The novel design of BCEA requires some changes in the clinical workflow including the applicator placement, treatment planning, and treatment delivery. The BCEA is placed transorally. Although this technique is not novel in esophageal cancer treatments [1], this allows for maintaining the applicator in place during the whole course of treatment, only the balloons were deflated (the sterile water was removed). The benefit of this approach is the consistency of the intra-fractional positioning and the accuracy of the delivery of the intended radiation dose.

Classically, one of the limitations for the deployment of esophageal brachytherapy has been the difficulties associated with the placement and tolerance of the transnasal applicator [27]. The common adverse effects included significant pain on placement and for the duration of its indwelling. Nasal bleeding, often significant, can be seen from both the scope and catheter placement. There is a frequent need of significant pain medicine to tolerate this procedure.

These effects are pronounced if the applicator is kept in place for an extended period of time. In the presented case, the applicator stayed in place during the whole multi-fractional course of treatment, which minimizes the possibility for such occurrences. In comparison to the transnasal approach, the advancement of the transoral applicator takes so much discomfort and risk away. In this setting, the nose, turbinates, and nasopharynx are never traversed.

This applicator can potentially cause issues if the esophageal mucosa gets compressed between the inflatable balloons. However, we did not experience any of these complications, since the mucosa gets evenly redistributed around the applicator during the treatment. Upon deflation of the balloons, the tissue gets released immediately after delivery of each fraction.

An additional step in treatment plan generation for esophageal cancer was added – dose optimization. This was the direct consequence of the accurate and central position of the distal 10 cm of the applicator due to the inflatable balloons. The noticed consistency of the BCEA positioning resulted in the possibility to deliver non-uniform dose along the catheter, which could result in an increase of the dose to the cancerous tissue, whereas the dose to the healthy mucosa and other organs at risk was minimized. This can be achieved, irrespective of the curvature along the treatment length, since the dwell times can be adjusted to maintain the desired dose distributions. The rigorous dosimetric comparison between the BCEA and EA can be a part of future studies.
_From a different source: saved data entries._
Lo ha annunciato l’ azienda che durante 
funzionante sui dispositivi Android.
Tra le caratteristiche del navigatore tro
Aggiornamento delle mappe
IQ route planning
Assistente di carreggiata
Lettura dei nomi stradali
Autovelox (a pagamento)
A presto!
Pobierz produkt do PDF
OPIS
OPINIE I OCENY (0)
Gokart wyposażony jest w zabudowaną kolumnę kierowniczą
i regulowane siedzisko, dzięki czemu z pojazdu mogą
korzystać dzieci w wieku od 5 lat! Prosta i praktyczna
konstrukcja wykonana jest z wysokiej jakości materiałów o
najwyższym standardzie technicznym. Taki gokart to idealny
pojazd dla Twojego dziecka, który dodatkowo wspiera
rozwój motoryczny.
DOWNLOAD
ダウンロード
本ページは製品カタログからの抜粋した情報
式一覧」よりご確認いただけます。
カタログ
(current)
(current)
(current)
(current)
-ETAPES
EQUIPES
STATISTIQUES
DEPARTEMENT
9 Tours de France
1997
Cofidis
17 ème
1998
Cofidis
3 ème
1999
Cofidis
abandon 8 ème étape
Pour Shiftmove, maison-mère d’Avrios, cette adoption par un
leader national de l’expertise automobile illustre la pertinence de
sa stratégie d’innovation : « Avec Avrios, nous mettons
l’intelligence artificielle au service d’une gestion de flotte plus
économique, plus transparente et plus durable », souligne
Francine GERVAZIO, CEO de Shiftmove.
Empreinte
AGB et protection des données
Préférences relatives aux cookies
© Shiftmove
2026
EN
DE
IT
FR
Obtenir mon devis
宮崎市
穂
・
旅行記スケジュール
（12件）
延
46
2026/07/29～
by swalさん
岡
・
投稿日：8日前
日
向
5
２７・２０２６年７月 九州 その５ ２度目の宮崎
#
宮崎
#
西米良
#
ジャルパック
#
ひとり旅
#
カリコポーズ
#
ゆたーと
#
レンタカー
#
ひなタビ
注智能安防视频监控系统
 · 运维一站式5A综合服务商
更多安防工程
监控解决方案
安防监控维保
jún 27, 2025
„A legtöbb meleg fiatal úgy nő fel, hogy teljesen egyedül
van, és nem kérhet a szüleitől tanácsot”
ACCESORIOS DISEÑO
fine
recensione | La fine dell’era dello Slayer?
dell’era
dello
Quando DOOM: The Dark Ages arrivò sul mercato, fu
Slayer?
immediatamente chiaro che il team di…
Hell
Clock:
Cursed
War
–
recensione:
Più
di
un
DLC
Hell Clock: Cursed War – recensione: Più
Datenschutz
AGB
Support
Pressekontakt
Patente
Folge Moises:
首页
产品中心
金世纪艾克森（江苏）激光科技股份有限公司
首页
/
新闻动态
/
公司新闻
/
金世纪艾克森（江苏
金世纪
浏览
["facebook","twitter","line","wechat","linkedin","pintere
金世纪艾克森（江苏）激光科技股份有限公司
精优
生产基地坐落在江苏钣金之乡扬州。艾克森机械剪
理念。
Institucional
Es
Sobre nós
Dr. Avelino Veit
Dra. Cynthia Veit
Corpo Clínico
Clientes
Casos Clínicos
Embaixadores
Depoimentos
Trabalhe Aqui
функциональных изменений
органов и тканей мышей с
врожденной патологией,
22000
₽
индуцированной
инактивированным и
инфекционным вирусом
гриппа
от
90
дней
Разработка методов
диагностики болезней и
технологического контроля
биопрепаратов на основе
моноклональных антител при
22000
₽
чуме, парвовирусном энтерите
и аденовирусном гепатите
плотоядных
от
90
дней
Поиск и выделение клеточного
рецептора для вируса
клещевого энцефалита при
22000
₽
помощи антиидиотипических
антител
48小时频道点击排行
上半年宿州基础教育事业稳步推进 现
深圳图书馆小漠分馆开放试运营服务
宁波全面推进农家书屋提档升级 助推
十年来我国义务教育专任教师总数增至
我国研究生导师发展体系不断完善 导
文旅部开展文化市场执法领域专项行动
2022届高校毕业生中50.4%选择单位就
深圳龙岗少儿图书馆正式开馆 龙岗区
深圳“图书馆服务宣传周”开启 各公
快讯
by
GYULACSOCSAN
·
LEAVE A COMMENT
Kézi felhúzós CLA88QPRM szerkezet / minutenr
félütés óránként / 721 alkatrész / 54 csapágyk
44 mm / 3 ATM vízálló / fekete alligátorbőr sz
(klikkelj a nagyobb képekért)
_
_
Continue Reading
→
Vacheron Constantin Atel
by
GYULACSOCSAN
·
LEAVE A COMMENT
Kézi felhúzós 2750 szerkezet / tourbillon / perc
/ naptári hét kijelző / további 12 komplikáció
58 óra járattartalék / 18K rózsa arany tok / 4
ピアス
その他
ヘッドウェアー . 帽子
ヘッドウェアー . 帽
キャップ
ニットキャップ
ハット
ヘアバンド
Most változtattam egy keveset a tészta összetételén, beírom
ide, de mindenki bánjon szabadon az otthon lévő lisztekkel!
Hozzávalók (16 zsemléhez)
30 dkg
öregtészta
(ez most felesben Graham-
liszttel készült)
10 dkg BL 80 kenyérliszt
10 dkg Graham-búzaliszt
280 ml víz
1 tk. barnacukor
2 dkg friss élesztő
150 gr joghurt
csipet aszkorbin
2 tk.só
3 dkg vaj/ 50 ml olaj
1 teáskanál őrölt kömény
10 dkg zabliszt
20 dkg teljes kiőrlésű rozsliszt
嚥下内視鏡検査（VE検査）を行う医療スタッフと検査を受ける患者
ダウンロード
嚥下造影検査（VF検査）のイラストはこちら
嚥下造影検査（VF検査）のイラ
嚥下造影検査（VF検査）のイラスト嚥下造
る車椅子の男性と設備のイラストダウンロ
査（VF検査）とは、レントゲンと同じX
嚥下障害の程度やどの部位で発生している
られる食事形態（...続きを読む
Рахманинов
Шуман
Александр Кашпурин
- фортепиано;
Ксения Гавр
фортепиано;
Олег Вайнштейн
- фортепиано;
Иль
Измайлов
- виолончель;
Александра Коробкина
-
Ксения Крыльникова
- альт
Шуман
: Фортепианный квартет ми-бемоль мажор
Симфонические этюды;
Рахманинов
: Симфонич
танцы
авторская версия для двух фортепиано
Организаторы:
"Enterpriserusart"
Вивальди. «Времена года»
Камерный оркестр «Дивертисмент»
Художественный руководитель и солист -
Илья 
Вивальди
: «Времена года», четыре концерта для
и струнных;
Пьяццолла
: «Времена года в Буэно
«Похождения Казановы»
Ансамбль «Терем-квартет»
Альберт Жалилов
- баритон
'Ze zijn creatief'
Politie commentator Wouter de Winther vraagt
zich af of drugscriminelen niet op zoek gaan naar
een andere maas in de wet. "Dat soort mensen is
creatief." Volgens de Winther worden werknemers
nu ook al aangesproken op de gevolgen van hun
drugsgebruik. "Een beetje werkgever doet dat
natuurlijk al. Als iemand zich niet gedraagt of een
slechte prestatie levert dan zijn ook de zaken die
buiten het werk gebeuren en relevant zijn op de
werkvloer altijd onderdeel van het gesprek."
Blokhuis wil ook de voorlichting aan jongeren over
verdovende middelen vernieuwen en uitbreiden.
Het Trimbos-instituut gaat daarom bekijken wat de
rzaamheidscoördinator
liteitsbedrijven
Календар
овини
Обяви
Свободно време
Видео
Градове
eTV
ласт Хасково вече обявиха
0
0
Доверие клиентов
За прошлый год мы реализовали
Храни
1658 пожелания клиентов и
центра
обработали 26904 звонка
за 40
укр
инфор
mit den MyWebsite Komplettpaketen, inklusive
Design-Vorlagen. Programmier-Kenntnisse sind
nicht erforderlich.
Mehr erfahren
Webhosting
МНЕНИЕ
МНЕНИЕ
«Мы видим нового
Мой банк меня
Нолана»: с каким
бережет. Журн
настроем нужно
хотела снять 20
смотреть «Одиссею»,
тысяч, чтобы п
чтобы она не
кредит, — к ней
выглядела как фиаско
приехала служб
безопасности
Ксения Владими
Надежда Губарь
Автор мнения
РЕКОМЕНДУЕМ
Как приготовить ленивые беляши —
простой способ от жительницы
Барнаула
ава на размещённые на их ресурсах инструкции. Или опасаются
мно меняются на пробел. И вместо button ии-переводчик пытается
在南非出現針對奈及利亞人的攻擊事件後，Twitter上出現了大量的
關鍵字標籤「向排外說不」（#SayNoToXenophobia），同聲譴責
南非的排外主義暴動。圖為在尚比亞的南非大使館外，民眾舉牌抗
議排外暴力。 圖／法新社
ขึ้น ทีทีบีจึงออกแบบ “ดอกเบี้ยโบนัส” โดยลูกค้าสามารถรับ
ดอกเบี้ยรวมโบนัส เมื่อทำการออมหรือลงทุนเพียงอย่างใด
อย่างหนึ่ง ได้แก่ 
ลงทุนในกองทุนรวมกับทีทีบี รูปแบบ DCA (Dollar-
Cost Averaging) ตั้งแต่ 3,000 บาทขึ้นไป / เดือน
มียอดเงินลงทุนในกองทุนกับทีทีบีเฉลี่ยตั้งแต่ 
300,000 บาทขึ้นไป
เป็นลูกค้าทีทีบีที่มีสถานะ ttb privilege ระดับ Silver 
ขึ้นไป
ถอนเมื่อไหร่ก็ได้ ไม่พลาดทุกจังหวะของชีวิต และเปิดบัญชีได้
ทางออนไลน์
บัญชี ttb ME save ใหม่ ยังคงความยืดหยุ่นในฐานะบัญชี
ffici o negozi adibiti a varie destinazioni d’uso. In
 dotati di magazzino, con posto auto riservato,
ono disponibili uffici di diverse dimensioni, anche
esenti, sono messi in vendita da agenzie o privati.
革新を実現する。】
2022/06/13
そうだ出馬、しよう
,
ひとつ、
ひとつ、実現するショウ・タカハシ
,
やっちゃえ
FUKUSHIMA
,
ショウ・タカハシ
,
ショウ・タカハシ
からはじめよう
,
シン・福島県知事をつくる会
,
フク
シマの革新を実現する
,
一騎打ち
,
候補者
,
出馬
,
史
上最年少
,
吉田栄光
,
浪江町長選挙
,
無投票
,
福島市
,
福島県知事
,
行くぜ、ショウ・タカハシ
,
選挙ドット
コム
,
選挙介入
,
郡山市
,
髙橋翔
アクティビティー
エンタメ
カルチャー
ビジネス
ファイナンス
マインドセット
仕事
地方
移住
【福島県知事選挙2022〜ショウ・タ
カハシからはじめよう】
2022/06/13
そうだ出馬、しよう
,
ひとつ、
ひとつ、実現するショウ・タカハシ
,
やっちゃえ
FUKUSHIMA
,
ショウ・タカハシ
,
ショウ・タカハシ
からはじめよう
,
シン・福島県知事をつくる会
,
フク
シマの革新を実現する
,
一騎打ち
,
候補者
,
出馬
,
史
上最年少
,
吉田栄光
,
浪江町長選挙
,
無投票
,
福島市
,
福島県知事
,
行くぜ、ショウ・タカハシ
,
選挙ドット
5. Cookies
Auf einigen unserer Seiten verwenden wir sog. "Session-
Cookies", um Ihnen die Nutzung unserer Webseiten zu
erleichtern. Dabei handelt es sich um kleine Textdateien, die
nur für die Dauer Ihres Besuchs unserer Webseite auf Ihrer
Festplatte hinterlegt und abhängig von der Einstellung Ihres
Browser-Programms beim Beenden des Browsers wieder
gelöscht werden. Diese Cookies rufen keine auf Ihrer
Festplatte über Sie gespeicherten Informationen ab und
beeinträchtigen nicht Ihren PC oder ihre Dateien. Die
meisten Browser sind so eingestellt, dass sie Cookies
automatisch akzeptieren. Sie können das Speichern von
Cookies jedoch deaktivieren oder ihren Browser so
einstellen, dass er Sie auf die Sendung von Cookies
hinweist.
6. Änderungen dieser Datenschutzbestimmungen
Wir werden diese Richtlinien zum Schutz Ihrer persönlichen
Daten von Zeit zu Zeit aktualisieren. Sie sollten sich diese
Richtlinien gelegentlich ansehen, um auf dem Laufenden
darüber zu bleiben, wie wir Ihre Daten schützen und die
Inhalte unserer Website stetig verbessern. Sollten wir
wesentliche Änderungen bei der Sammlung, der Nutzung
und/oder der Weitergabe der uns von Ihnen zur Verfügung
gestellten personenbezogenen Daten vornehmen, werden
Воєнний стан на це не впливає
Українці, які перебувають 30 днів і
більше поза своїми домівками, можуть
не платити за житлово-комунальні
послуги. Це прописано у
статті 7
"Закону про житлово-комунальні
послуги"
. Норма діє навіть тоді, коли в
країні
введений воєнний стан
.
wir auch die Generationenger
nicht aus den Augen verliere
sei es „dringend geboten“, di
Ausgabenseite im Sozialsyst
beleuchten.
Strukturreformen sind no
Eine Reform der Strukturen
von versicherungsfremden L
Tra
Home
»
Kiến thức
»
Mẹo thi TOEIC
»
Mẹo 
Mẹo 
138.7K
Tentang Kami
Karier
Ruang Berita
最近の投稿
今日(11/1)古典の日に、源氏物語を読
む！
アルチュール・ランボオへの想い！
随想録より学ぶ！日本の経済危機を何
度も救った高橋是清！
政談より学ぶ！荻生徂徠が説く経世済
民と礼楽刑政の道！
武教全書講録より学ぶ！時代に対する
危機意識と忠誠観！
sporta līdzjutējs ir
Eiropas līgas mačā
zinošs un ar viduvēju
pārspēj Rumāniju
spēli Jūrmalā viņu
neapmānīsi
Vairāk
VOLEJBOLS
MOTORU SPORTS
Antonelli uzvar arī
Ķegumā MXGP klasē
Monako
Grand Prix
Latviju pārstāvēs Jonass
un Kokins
Long-term toxicities and the correlation between the formation of a fistula or ulceration and the novel design of the BCEA are the topics that can be additionally investigated using the data of more patients treated with the novel BCEA and longer follow-up. Due to the limited number of patients, it is not yet possible to conclude if the patients benefit from the treatment using the centrally placed applicator. Furthermore, due to the provision to additionally optimize the dose, there exists a possibility of dose escalations for certain patients, depending on their anatomy and the spread of disease. The initial implementation of this applicator required strict and careful testing, especially in the determination of the accurate treatment length that would allow the radioactive source to be sent to the most distal position (first dwell position). Multiple tests and an interobserver agreement are required since the inaccurate results of this test can potentially offset the whole treatment, causing adverse events. Therefore, the treatment length and BCEA applicator positioning should be evaluated before each fraction.

Conclusions

In this study, the relevant steps in commissioning, clinical implementation, treatment planning, and quality assurance for the novel BCEA were presented. The initial experience revealed that such technique was beneficial in the treatment of the curved anatomy of the lesion due to the improved repeatability and consistency of the delivered fractional dose to the patient. The inflatable balloons assisted in placing the catheter centrally and consistently with respect to the clinical target. A larger cohort of patients will be required for additional conclusions related to the treatment outcome and potential long-term clinical benefits of radiation treatment using this clinical device.